In Beijing, the impact shows up on the street. Reports say homelessness has grown, with some estimates linking the rise to job losses and shifts in migration patterns. For many, blood has become something they can trade when nothing else pays.
Underground Blood Markets: From Streets to Elite Institutions
Brokers often focus on people with the fewest choices, including the homeless, unemployed migrants, and, at times, students or low-wage workers. They offer cash for plasma or whole blood, while avoiding official donation channels. Those formal systems still face supply shortages, even with government efforts to promote voluntary donation.
One of the most unsettling claims involves reports connecting the trade to prominent facilities. The PLA’s elite 301 Military Hospital, known as a top-tier provider, has been named in allegations tied to these illegal arrangements. Reports say middlemen bring donors there, using weak oversight to move blood products into the system.
- Brokers recruit near places where homeless residents gather, often promising about 800 RMB per session.
- Some donors return often, which raises the risk of anemia, infection, and longer-term harm.
- The trade feeds on ongoing blood shortages, since voluntary donation levels do not meet demand in many cities.

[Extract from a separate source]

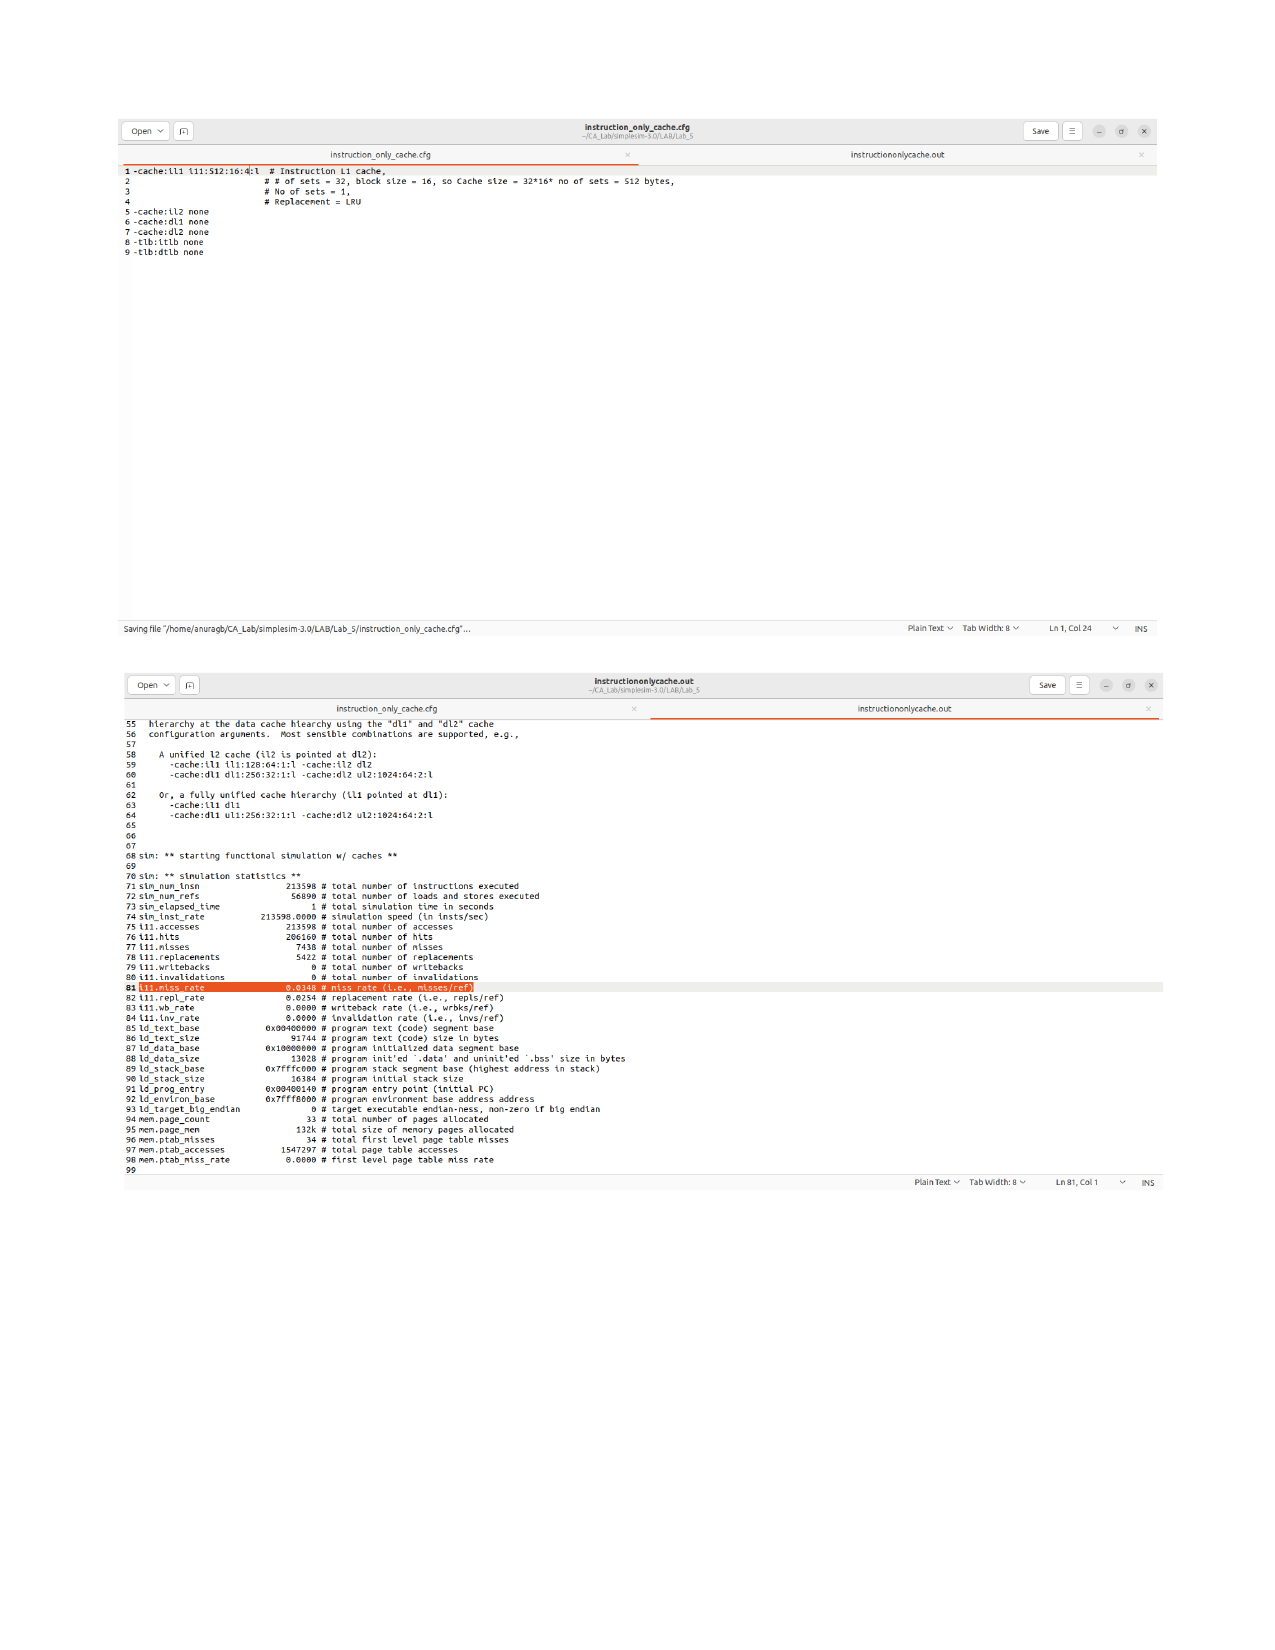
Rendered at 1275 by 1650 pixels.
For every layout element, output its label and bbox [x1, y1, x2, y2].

China has faced illegal blood-selling before. During the 1990s “Plasma Economy” scandal in Henan Province, unsafe collection spread HIV to thousands. Authorities banned commercial blood sales in 1998. Even so, underground networks have continued, helped by “mutual aid” loopholes and uneven enforcement.
Health and Social Risks: Trading Health for Survival
Public health voices warn that this renewed activity points to both economic strain and weak control. When people sell blood to cover meals or a place to sleep, they put their bodies on the line.
- Frequent blood or plasma selling can weaken the body and raise infection risk, bringing back fears tied to past HIV and hepatitis outbreaks.
- Criminal groups operating near respected institutions point to thin oversight, even around military and elite hospitals.
- The pattern also shows a predatory setup, where brokers profit while vulnerable people absorb the health damage.
Advocates add that voluntary donation rates remain lower than in many developed countries. That gap can keep shortages in place, which then helps black markets survive. Past crackdowns on “blood heads” (agents) have not fully stopped the trade.
Systemic Breakdown: Experts Warn of a Worsening Trend
Analysts tie the surge to larger pressures:
- Economic stagnation, slower growth, property instability, and global trade tension reduce job creation.
- Regulatory decay and weak enforcement allow illegal operations to work near regulated facilities.
- Social strain, more homelessness (with reports suggesting millions affected nationwide), a nd lower trust in institutions push people toward risky choices.
A health policy expert, speaking anonymously, said: “When people sell their blood to eat, it shows basic security has fallen apart. This isn’t isolated, it’s a warning that a more predatory order can grow out of economic failure.”
Officials have responded with periodic investigations and continued promotion of voluntary donation. Critics say those steps won’t work on their own unless unemployment and inequality improve at the same time.
A Call for Urgent Reform
As Beijing struggles with job losses and rising living costs, illegal blood-selling highlights the human price. Without more job opportunities, stronger social support, and tighter control over medical supply chains, these survival tactics may spread.
Brokers recruiting in public homeless hubs, alongside allegations tied to elite hospitals, create a bleak picture. Economic despair has turned people’s bodies into last-resort assets.
For now, in parts of the capital that few want to see, blood has become a kind of currency, and survival can demand a painful trade.